Start of THE DATA
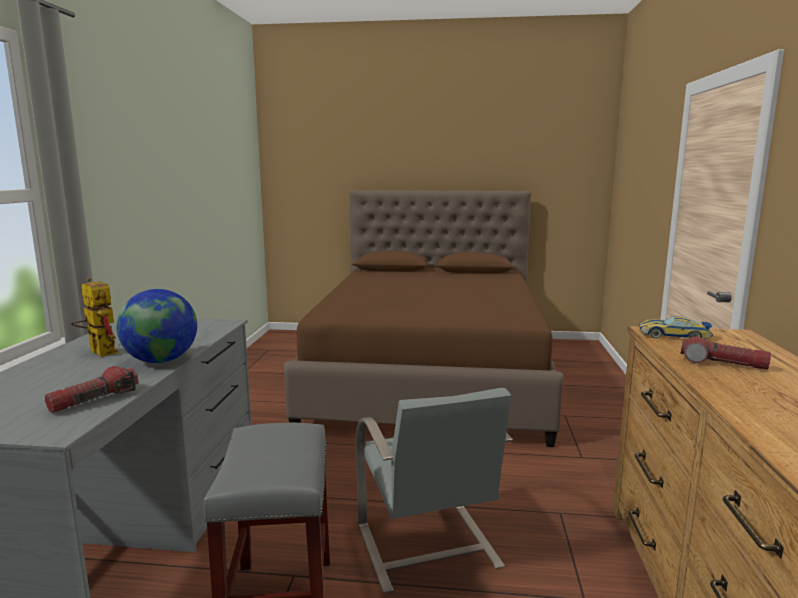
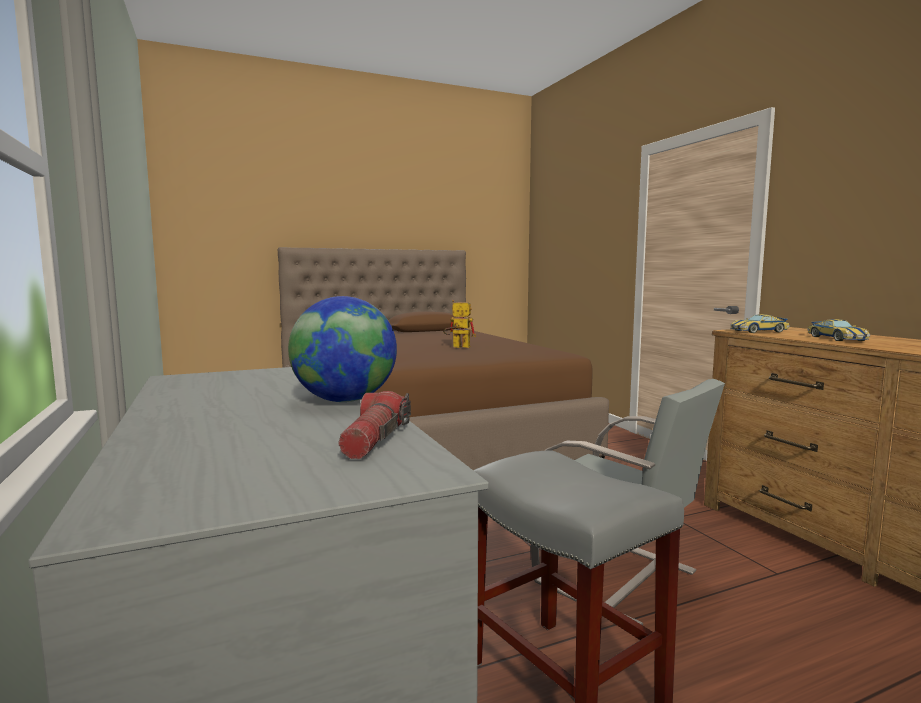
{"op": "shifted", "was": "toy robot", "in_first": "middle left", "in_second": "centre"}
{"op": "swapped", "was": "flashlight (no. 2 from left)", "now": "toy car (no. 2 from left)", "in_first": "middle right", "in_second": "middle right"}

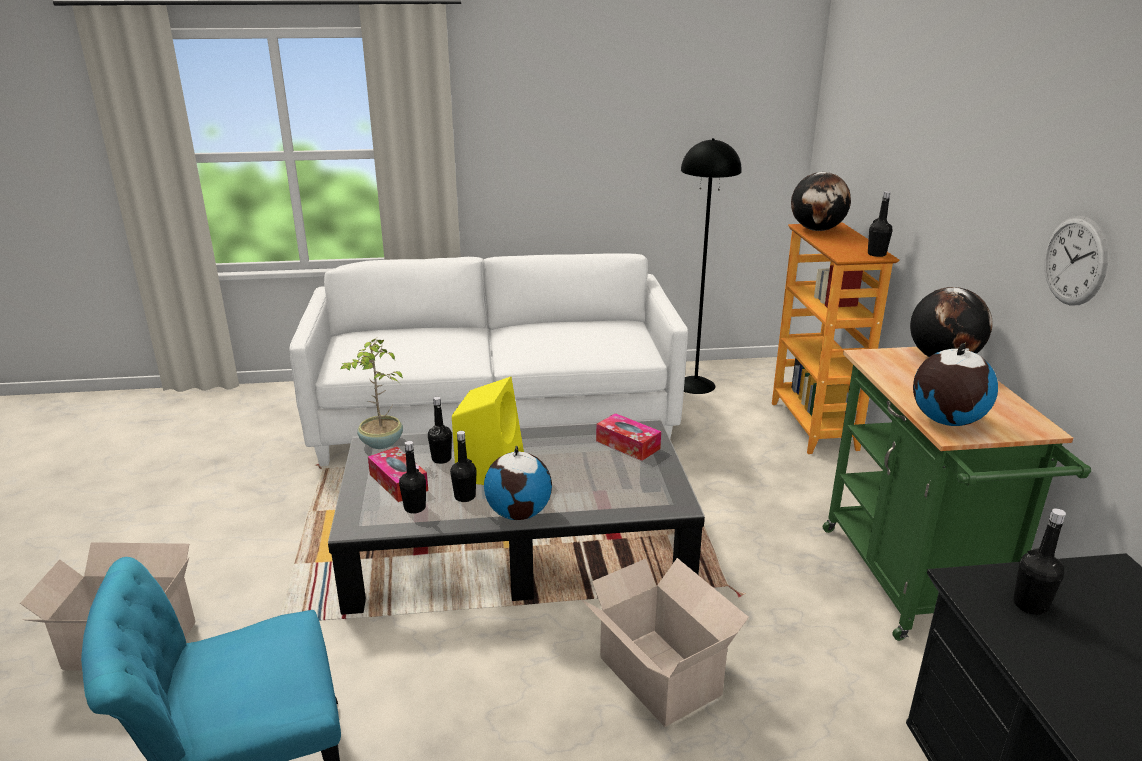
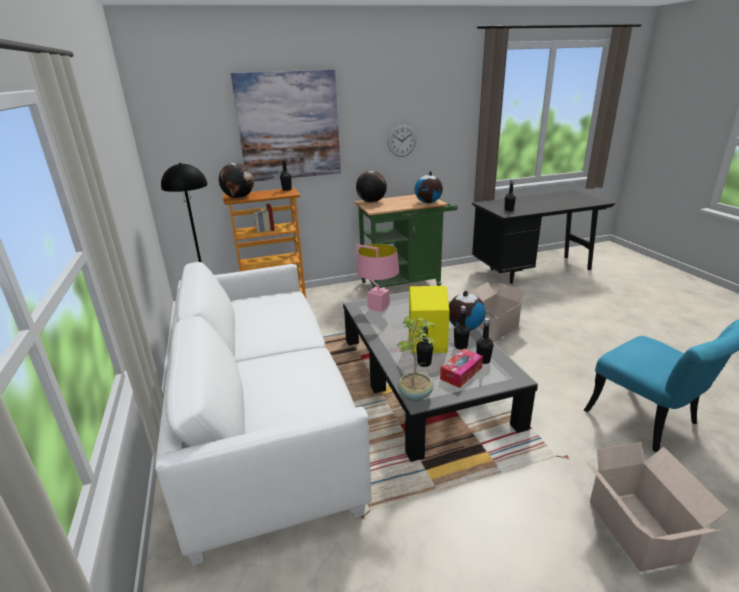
{"op": "new", "now": "picture", "in_second": "top centre"}
{"op": "swapped", "was": "tissue box (no. 2 from left)", "now": "table lamp (pink)", "in_first": "centre", "in_second": "centre"}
End of THE DATA
> _WORK TO BE COMPLETED_: Skip the pictures, then retype every line above exactly.

> _WRITTEN SOLUTION_:
{"op": "shifted", "was": "toy robot", "in_first": "middle left", "in_second": "centre"}
{"op": "swapped", "was": "flashlight (no. 2 from left)", "now": "toy car (no. 2 from left)", "in_first": "middle right", "in_second": "middle right"}

{"op": "new", "now": "picture", "in_second": "top centre"}
{"op": "swapped", "was": "tissue box (no. 2 from left)", "now": "table lamp (pink)", "in_first": "centre", "in_second": "centre"}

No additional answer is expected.